The very first iPod model was all music, all the time—unless you knew the secret Easter egg: the classic breakout Brick computer game, hidden from everyone who didn’t know the sequence of button presses that could call it to the screen. Once the secret began to spread across the Internet, Apple’s engineers admitted that the jig was up, and brought the game out into the open—or at least into the Extras menu, under a command called Game.
Starting with the 2003 iPod models, the Extras menu command changed from Game to Games, tripling the ways to kill time on the iPod. The Extras menu also picked up a whole new item: Notes. For the first time, the iPod became not just a music player, calendar, Rolodex, and game machine—it also became an electronic book reader. (Don’t worry if you have an older iPod model that doesn’t have the new text-reading power; add-on shareware brings you the same feature.)

**DATA EXTRACT:**

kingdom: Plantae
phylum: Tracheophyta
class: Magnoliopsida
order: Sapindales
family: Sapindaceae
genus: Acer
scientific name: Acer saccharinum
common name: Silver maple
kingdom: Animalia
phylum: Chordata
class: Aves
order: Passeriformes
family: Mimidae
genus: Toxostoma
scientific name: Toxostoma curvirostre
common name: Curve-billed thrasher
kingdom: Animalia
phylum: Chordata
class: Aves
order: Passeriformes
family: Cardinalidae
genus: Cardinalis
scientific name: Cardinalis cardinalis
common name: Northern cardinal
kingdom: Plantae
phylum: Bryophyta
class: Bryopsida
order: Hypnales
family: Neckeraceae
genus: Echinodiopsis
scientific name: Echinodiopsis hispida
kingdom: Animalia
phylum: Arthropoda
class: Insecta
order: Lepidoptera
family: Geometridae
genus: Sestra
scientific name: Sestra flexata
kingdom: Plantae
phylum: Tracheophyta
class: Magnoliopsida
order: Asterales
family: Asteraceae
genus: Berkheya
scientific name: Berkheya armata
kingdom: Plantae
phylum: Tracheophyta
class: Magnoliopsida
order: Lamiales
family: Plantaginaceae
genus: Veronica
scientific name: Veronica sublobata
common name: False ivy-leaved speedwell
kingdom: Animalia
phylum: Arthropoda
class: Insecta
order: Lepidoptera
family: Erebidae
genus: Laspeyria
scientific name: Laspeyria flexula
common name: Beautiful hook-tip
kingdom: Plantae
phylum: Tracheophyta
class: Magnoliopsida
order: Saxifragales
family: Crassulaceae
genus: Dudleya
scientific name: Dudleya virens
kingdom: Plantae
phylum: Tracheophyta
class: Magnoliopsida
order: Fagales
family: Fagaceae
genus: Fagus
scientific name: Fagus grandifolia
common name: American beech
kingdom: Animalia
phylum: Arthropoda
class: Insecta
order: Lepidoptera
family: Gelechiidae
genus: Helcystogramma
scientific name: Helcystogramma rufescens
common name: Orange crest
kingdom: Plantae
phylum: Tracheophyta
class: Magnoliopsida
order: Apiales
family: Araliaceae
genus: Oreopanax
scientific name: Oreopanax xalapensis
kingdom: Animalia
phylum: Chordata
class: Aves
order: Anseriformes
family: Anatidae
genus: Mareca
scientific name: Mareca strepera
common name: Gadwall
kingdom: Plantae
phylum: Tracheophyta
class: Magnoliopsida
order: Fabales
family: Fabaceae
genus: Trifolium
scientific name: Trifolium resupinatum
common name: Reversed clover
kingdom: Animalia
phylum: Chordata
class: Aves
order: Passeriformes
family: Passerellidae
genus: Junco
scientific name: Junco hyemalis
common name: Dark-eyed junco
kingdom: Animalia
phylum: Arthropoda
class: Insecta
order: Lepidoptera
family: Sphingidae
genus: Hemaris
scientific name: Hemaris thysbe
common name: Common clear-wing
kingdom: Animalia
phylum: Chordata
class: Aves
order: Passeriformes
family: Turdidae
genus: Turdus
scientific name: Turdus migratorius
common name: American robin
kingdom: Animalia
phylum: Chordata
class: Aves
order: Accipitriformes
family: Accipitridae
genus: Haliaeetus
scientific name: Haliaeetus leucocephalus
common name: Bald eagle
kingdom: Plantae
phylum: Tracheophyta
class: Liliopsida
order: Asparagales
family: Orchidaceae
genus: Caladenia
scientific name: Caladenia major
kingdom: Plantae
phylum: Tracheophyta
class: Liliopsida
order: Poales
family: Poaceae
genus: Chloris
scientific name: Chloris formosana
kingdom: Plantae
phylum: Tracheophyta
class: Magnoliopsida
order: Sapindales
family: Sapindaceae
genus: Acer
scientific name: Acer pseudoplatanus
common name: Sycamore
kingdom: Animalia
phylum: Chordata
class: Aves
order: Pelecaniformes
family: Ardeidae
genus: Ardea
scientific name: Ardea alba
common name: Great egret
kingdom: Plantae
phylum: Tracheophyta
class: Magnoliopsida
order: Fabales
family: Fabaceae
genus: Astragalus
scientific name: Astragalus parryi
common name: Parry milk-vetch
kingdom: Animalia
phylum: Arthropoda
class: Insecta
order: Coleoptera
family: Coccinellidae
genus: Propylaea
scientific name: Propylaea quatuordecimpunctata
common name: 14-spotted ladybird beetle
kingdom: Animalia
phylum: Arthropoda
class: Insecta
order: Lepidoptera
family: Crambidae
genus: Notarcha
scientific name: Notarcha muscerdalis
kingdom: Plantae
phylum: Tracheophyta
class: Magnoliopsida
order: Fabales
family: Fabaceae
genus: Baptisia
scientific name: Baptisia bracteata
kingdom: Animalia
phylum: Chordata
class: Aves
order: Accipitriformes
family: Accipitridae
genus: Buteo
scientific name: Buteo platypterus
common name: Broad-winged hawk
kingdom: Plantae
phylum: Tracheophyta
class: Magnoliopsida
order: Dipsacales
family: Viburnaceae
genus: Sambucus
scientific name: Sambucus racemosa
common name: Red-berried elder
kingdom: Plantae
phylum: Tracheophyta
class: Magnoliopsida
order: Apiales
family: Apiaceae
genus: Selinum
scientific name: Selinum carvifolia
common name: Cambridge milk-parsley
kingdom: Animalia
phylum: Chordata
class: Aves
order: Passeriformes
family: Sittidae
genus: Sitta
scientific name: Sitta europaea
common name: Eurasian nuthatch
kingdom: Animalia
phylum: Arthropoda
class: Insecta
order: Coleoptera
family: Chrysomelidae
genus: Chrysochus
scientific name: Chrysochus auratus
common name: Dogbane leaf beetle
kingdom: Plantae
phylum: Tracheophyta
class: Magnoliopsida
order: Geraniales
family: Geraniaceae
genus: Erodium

**REQUIRED TASK 1:** Swap "Easter egg" for "hidden feature" in the stretch of the iPod passage from "The very first" through "command called Game.", and give that stretch with the change.
**REQUIRED TASK 2:** Translate this sentence from the iPod passage into Spanish: "The Extras menu also picked up a whole new item: Notes."

**CORRECT ANSWER 1:**
The very first iPod model was all music, all the time—unless you knew the secret hidden feature: the classic breakout Brick computer game, hidden from everyone who didn’t know the sequence of button presses that could call it to the screen. Once the secret began to spread across the Internet, Apple’s engineers admitted that the jig was up, and brought the game out into the open—or at least into the Extras menu, under a command called Game.

**CORRECT ANSWER 2:** El menú Extras también incorporó un elemento completamente nuevo: Notes.